Code review - from a PM's perspective

Written By Dora Makszy

10-Jun-2020

Introduction

Introducing code review to an agile team requires patience, but is remunerative. The team members will realise that they are actually benefiting from the process by…:

  • Learning the code base and new technologies.

  • Being able to perform estimation better.

  • Being inspired by sharing knowledge.

  • Facilitating daily routine by decentralising work.

  • Gaining new skills.

  • Having better interpersonal relationships by mentoring each other.

  • Increasing the quality of their own code, so they can be proud of it.

Besides, the industry standards need this kind of quality assurance method. The company is working on a complex system that is actually influencing lives.

The purpose of the code review

The aim is to have a maintainable, clean and understandable code. It is a realistic aim by…:

  • Finding and correcting errors

  • Avoiding duplicates

  • Refactoring and decreasing the complexity level based on an agreed coding guideline.

It is very important to highlight that code review is a team effort. It is a discussion, dispute or argument. The reviewer acts as a coach: (s)he asks questions and the author of the code tries to answer. While doing this, (s)he thinks the topic through again and solves the problem him/herself.
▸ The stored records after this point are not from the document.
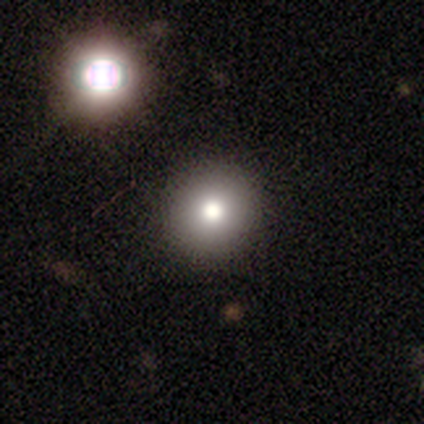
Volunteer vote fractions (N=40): Smooth or featured? smooth (75%)
How rounded? round (93%)
Merging? none (47%)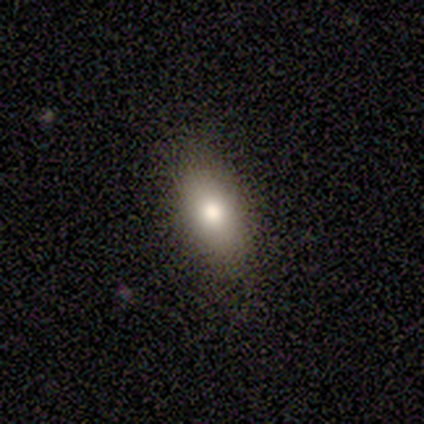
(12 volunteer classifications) Volunteers were most divided on "merging": none: 67%, minor disturbance: 25%, major disturbance: 8%, merger: 0%. More confident: smooth or featured — smooth (83%); how rounded — in between (80%).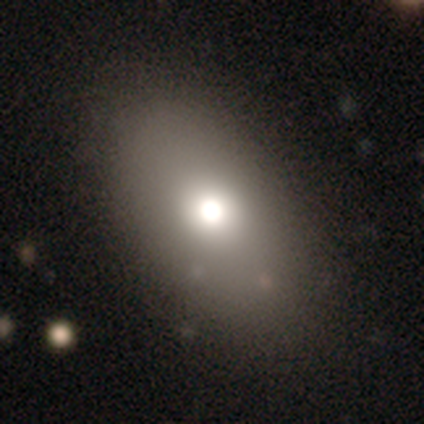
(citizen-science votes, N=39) This appears to be a smooth galaxy with no disk features (72%) that is in between round and cigar-shaped (82%). Merging: none (62%).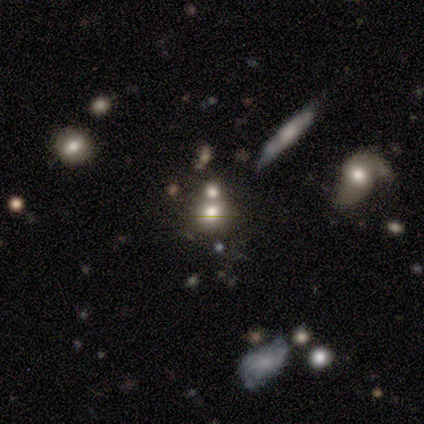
A featured or disk galaxy (50%) with no bar (100%), no spiral arms (100%) and a large central bulge (67%). Merging: none (57%).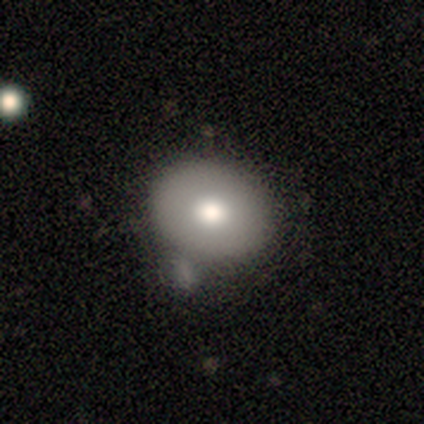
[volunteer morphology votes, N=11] smooth_or_featured: smooth (p=0.82) [alt: star or artifact p=0.18]
how_rounded: round (p=0.78) [alt: in between p=0.22]
merging: none (p=0.67) [alt: minor disturbance p=0.22]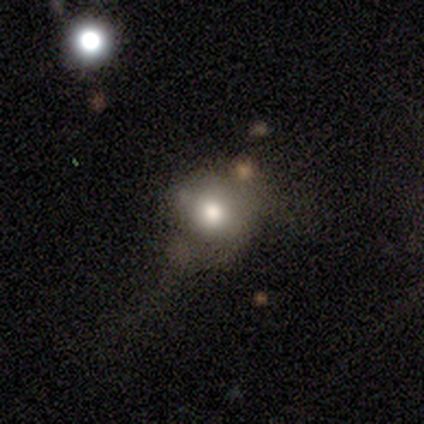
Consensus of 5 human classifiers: Overall: smooth (60%; featured or disk 20%). How rounded: round (67%; in between 33%). Merging: none (50%; minor disturbance 25%).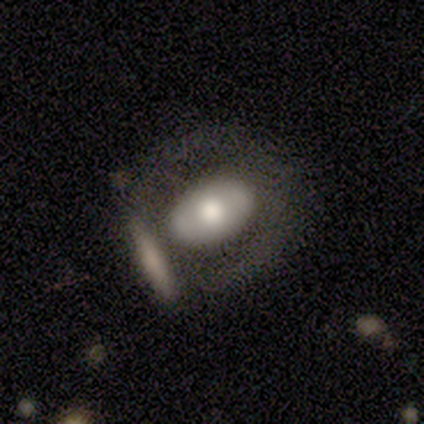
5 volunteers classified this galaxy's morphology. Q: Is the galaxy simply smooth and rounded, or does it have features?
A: featured or disk — 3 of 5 (60%).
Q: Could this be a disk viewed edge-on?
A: no — 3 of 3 (100%).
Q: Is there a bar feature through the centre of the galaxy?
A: no — 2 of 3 (67%).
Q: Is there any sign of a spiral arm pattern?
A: no — 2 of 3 (67%).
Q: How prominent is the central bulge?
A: moderate — 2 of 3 (67%).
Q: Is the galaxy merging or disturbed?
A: none — 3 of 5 (60%).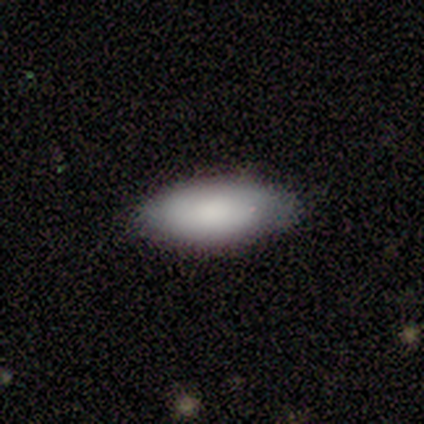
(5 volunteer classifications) This appears to be a smooth galaxy with no disk features (100%) that is in between round and cigar-shaped (100%). Merging: none (80%).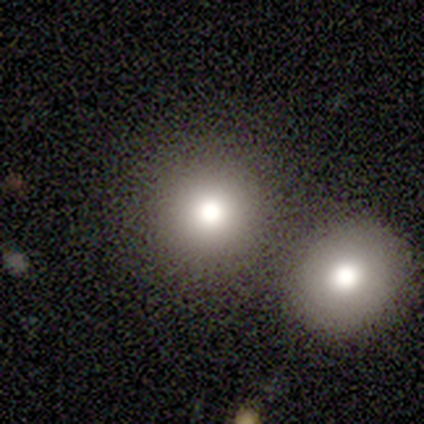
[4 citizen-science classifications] This appears to be a smooth galaxy with no disk features (50%) that is round (100%). Merging: none (100%).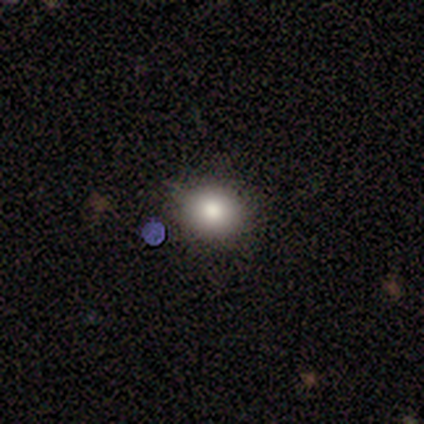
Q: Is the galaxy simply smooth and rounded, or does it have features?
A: smooth — 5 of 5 (100%).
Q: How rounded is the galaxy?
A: round — 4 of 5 (80%).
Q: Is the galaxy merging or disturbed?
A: none — 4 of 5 (80%).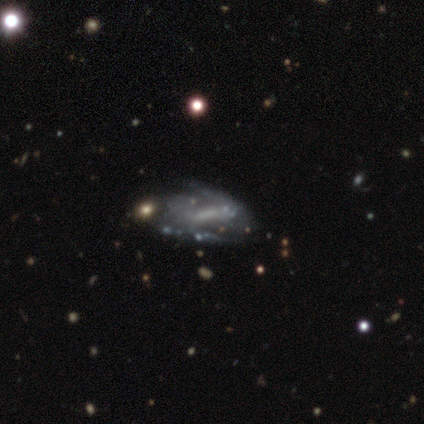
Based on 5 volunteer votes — A featured or disk galaxy (80%) with a weak bar (50%), 2 (75%) loose (50%) spiral arms (100%) and a small central bulge (50%, tied with none).

Vote fractions:
- Smooth or featured? featured or disk: 80% / smooth: 20% / star or artifact: 0%
- Edge-on disk? no: 100% / yes: 0%
- Bar? weak: 50% / strong: 25% / no: 25%
- Spiral arms? yes: 100% / no: 0%
- Spiral winding? loose: 50% / tight: 25% / medium: 25%
- Spiral arm count? 2: 75% / can't tell: 25% / 1: 0% / 3: 0% / 4: 0% / more than 4: 0%
- Bulge size? small: 50% (tied) / none: 50% (tied) / dominant: 0% / large: 0% / moderate: 0%
- Merging? minor disturbance: 40% / none: 20% / major disturbance: 20% / merger: 20%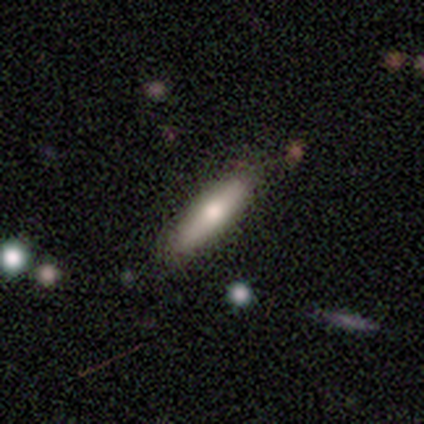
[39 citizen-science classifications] Overall: smooth (67%; featured or disk 28%). How rounded: cigar-shaped (81%). Merging: none (89%).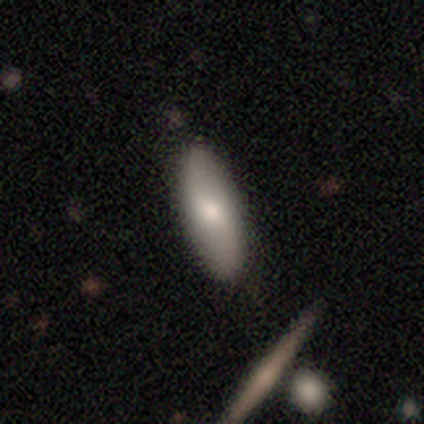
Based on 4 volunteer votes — Volunteers were most divided on "smooth or featured": smooth: 75%, featured or disk: 25%, star or artifact: 0%. More confident: how rounded — in between (100%); merging — none (100%).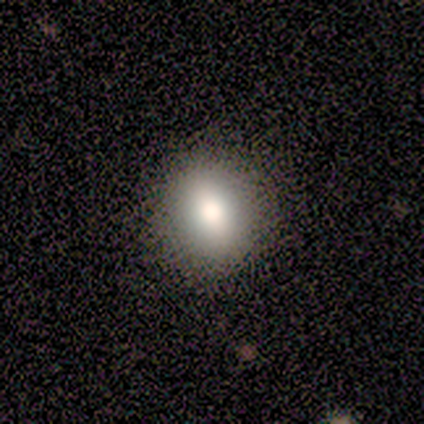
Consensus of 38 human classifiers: Smooth or featured? 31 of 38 (82%) said smooth. How rounded? 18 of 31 (58%) said round. Merging? 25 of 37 (68%) said none.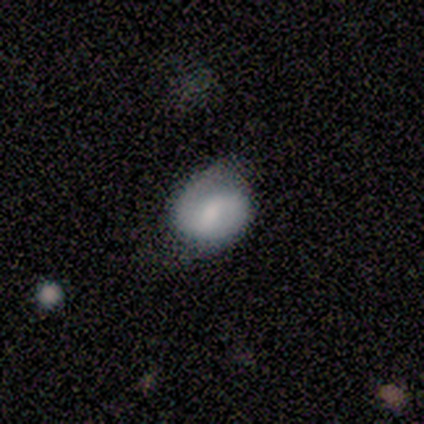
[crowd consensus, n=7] Smooth or featured: featured or disk — 57% (smooth — 43%)
Edge-on disk: no — 100%
Bar: weak — 75% (no — 25%)
Spiral arms: yes — 100%
Spiral winding: tight — 50% (tied with loose — 50%)
Spiral arm count: 2 — 75% (1 — 25%)
Bulge size: small — 50% (large — 25%)
Merging: minor disturbance — 57% (none — 43%)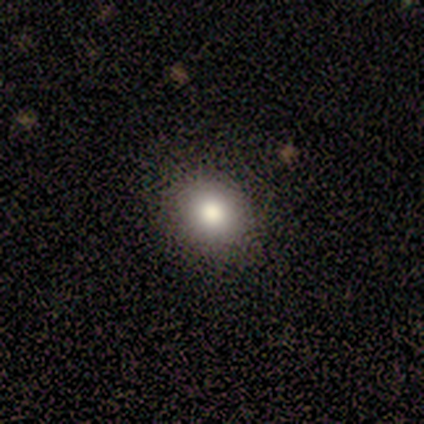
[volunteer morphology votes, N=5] smooth_or_featured: smooth (p=0.80) [alt: star or artifact p=0.20]
how_rounded: round (p=0.75) [alt: in between p=0.25]
merging: none (p=1.00)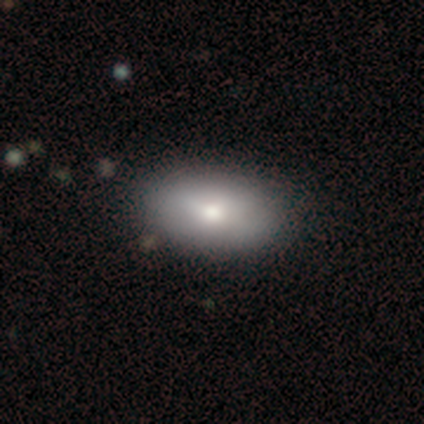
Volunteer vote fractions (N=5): A smooth galaxy with no disk features (100%) that is in between round and cigar-shaped (100%). Merging: none (100%).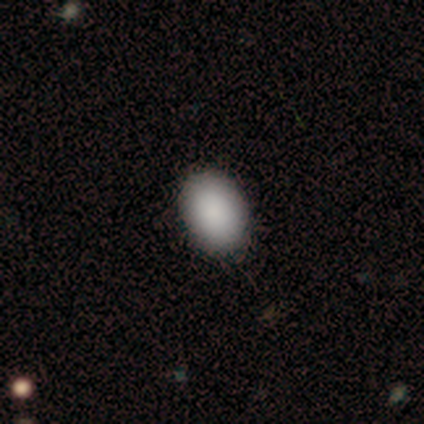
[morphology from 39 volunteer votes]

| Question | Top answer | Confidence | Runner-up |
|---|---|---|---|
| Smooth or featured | smooth | 95% | featured or disk (3%) |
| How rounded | in between | 92% | round (8%) |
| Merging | none | 66% | minor disturbance (5%) |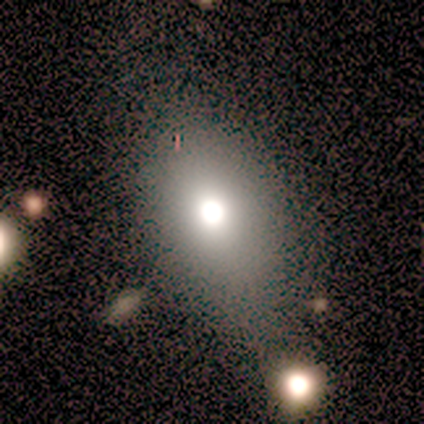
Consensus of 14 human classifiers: Volunteers were most divided on "merging": none: 62%, minor disturbance: 15%, major disturbance: 15%, merger: 8%. More confident: how rounded — in between (82%); smooth or featured — smooth (79%).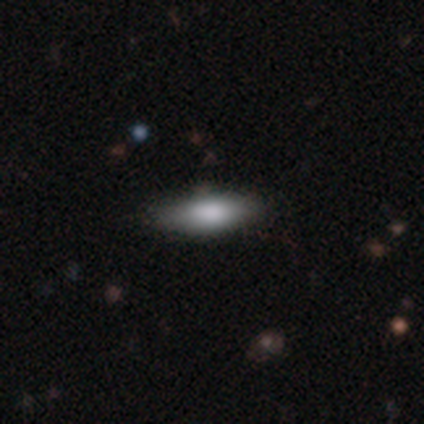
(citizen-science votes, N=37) Smooth or featured?
  - smooth: 84% *
  - featured or disk: 16%
  - star or artifact: 0%
How rounded?
  - in between: 52% *
  - cigar-shaped: 48%
  - round: 0%
Merging?
  - none: 78% *
  - minor disturbance: 11%
  - major disturbance: 8%
  - merger: 3%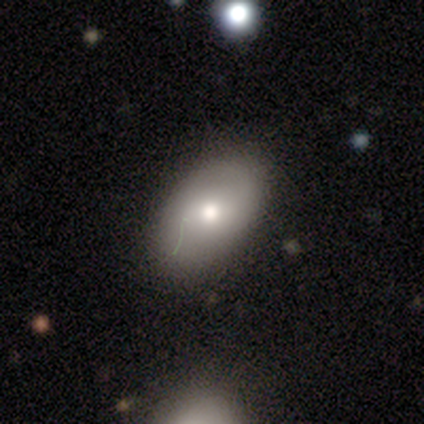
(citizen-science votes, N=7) smooth_or_featured: smooth (p=1.00)
how_rounded: in between (p=1.00)
merging: none (p=0.86) [alt: major disturbance p=0.14]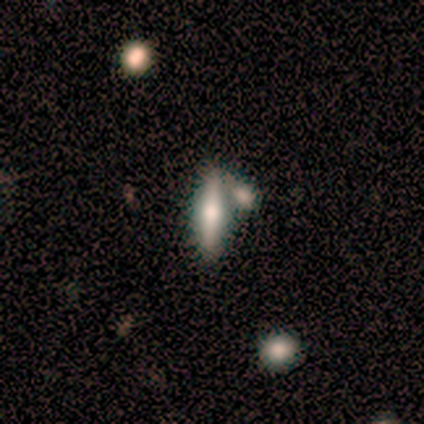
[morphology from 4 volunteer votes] Smooth or featured?
  - smooth: 50% *
  - featured or disk: 25%
  - star or artifact: 25%
How rounded?
  - cigar-shaped: 100% *
  - round: 0%
  - in between: 0%
Merging?
  - none: 100% *
  - minor disturbance: 0%
  - major disturbance: 0%
  - merger: 0%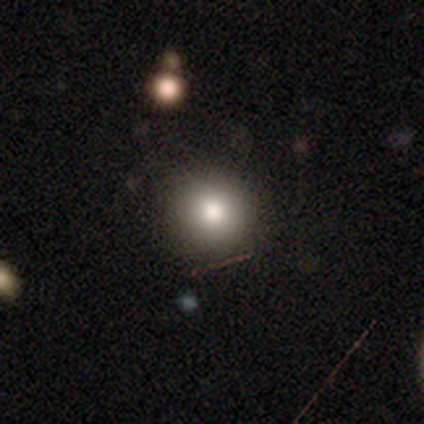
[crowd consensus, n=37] A smooth galaxy with no disk features (86%) that is round (94%).

Vote fractions:
- Smooth or featured? smooth: 86% / star or artifact: 8% / featured or disk: 5%
- How rounded? round: 94% / cigar-shaped: 6% / in between: 0%
- Merging? none: 85% / minor disturbance: 6% / merger: 6% / major disturbance: 3%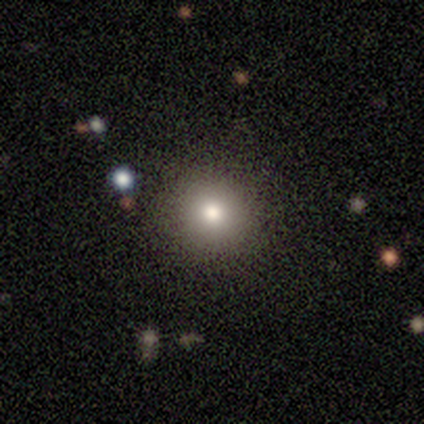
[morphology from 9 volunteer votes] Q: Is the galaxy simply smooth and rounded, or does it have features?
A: smooth — 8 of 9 (89%).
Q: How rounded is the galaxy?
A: round — 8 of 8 (100%).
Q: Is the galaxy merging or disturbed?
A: none — 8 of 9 (89%).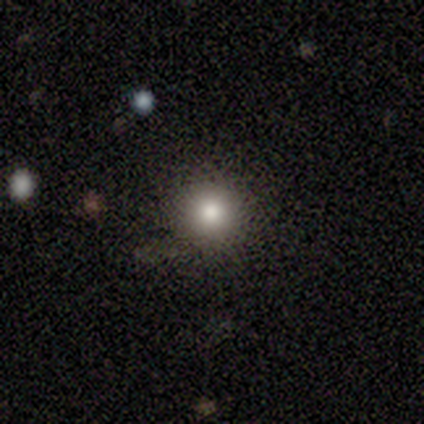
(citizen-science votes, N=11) Smooth or featured?
  - smooth: 82% *
  - featured or disk: 9%
  - star or artifact: 9%
How rounded?
  - round: 100% *
  - in between: 0%
  - cigar-shaped: 0%
Merging?
  - none: 90% *
  - minor disturbance: 10%
  - major disturbance: 0%
  - merger: 0%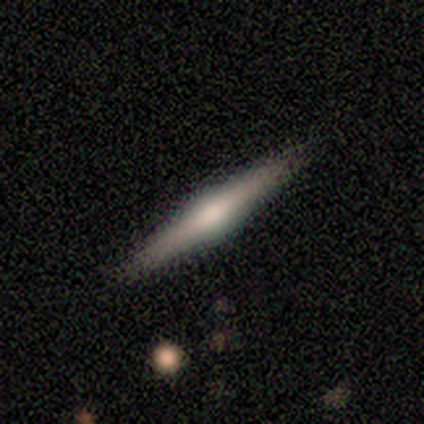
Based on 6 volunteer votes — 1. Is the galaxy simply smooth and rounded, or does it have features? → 83% smooth, 17% featured or disk, 0% star or artifact.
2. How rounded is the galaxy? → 100% cigar-shaped, 0% round, 0% in between.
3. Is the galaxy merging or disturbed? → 100% none, 0% minor disturbance, 0% major disturbance, 0% merger.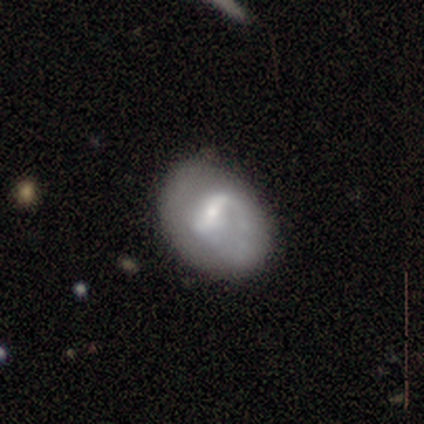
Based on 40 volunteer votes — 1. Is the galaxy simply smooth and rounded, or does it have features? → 68% featured or disk, 22% smooth, 10% star or artifact.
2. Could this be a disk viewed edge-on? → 100% no, 0% yes.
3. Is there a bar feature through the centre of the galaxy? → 63% weak, 30% strong, 7% no.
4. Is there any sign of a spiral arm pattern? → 56% yes, 44% no.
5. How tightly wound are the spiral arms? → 47% medium (tied), 47% loose (tied), 7% tight.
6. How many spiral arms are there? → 53% 2, 40% 1, 7% can't tell, 0% 3, 0% 4, 0% more than 4.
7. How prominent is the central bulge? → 67% small, 30% moderate, 4% large, 0% dominant, 0% none.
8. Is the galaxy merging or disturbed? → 61% none, 31% minor disturbance, 8% major disturbance, 0% merger.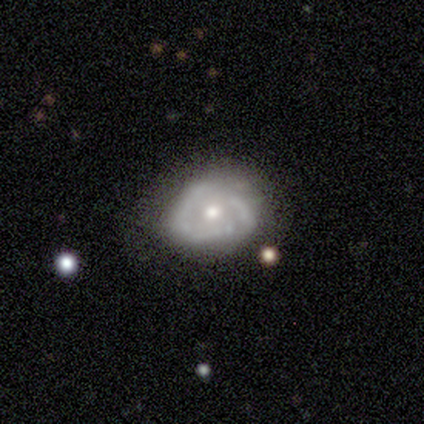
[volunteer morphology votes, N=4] Smooth or featured? 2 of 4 (50%) said featured or disk. Edge-on disk? 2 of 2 (100%) said no. Bar? 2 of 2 (100%) said no. Spiral arms? 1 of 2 (50%, tied with no) said yes. Spiral winding? 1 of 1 (100%) said tight. Spiral arm count? 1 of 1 (100%) said can't tell. Bulge size? 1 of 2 (50%, tied with small) said moderate. Merging? 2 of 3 (67%) said none.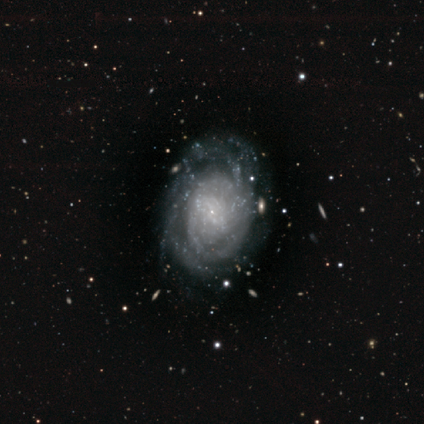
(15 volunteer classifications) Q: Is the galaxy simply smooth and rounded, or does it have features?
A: featured or disk — 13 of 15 (87%).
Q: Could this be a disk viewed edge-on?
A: no — 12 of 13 (92%).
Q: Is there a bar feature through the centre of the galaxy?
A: no — 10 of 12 (83%).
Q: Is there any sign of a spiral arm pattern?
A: yes — 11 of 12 (92%).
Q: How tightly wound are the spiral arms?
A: tight — 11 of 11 (100%).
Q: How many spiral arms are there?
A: can't tell — 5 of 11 (45%).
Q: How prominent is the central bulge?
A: small — 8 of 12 (67%).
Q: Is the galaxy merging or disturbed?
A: none — 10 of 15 (67%).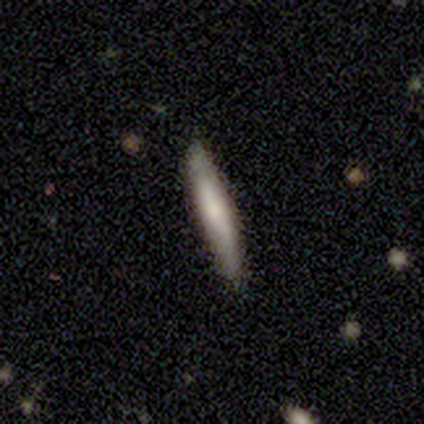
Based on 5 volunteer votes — Morphology: type=smooth (60%); roundness=cigar-shaped (100%); merging=none (80%).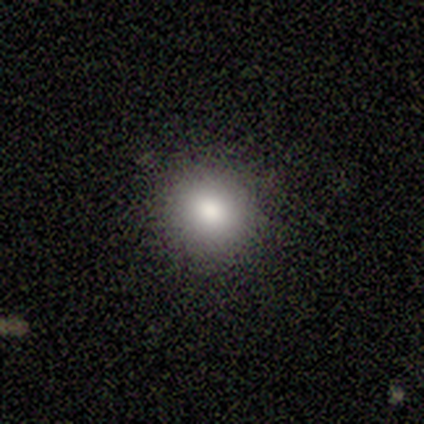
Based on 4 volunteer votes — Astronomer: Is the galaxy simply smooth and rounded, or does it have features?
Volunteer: smooth — 75%.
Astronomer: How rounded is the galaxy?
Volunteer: round — 100%.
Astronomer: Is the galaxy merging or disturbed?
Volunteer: none — 100%.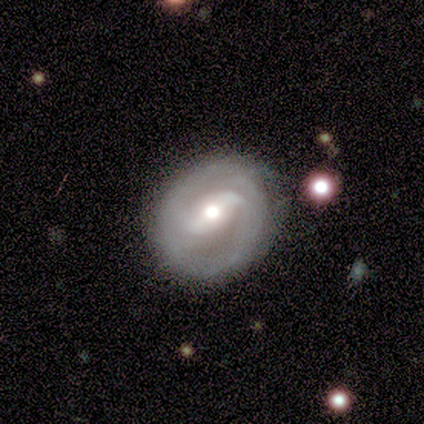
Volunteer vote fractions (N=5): Smooth or featured?
  - featured or disk: 100% *
  - smooth: 0%
  - star or artifact: 0%
Edge-on disk?
  - no: 80% *
  - yes: 20%
Bar?
  - weak: 100% *
  - strong: 0%
  - no: 0%
Spiral arms?
  - yes: 100% *
  - no: 0%
Spiral winding?
  - tight: 50% * (tied)
  - medium: 50% * (tied)
  - loose: 0%
Spiral arm count?
  - 2: 75% *
  - can't tell: 25%
  - 1: 0%
  - 3: 0%
  - 4: 0%
  - more than 4: 0%
Bulge size?
  - moderate: 50% * (tied)
  - small: 50% * (tied)
  - dominant: 0%
  - large: 0%
  - none: 0%
Merging?
  - none: 100% *
  - minor disturbance: 0%
  - major disturbance: 0%
  - merger: 0%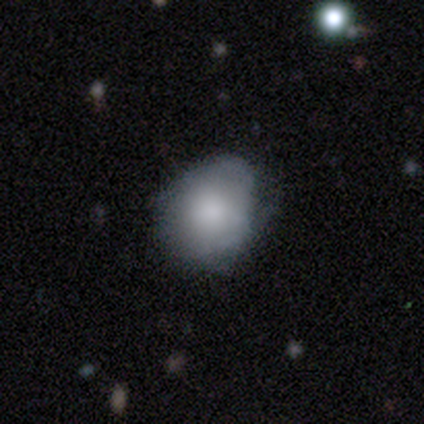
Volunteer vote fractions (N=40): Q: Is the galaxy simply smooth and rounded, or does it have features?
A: smooth — 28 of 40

This way it is not a passive process, but both parties are actively working and thinking together. Both can surprise the other by highlighting new perspectives.

Part of the code review can also be automated. It's recommended to avoid low-level, basic mistakes, spelling & grammar issues. Automation provides a framework where we can set guidelines to fit industry standards.

Learn and increase the quality

The passive approach is that the developer sets JIRA status as “In review”. So the ticket is assigned to someone else to read through the modifications and either accept or reject it.

Optimal would be to have these two developers sit together, going through the modifications line by line. They would ask questions to learn easier. They would search for alternatives. They would understand certain solutions and get familiar with the coding guidelines. In the long run, this will lead to general and commonly shared knowledge.
From the project manager's point of view, it means that you might have confidence in a successful project. Such issues as sick leave or travel wouldn’t have a strong impact on the outcome of the teams.

Knowledge sharing helps in increasing quality levels. Developers learn from their mistakes. They remember these sessions. They recognise (and avoid) the possible mistakes next time. The fact that their code is reviewed is a trigger to write it very carefully.
This mindfulness is definitely a very inspiring and intensive process. This results in smooth and fast code reviews and an increasing level of code quality.

A few thoughts on estimation

Developers are unique. Although they have common knowledge, they also bring something different to the team. By sharing knowledge, these different knowledge islands are getting closer, even overlapping. It has several advantages.

  • For example, a new and complex issue comes up at a regular grooming event. Developers can discuss the details, sharing their own perspectives. They can even highlight unforeseen possibilities or blockers. This way the project manager has the opportunity to eliminate risks.

  • Another example is when the senior developer mentors the junior. As they estimate tasks together, the junior will have a proper aim to reach. The junior developer will be motivated to do his/her job better. This will increase team quality. Again, the project manager will gain lower risks and higher confidence.

Best practices

Positive development culture

Each found mistake is an opportunity to learn something. About precision, new approach, or even not forgetting something next time. This positive culture will have a positive impact both on code quality and team attitude. It will lead towards generally demanding work morale.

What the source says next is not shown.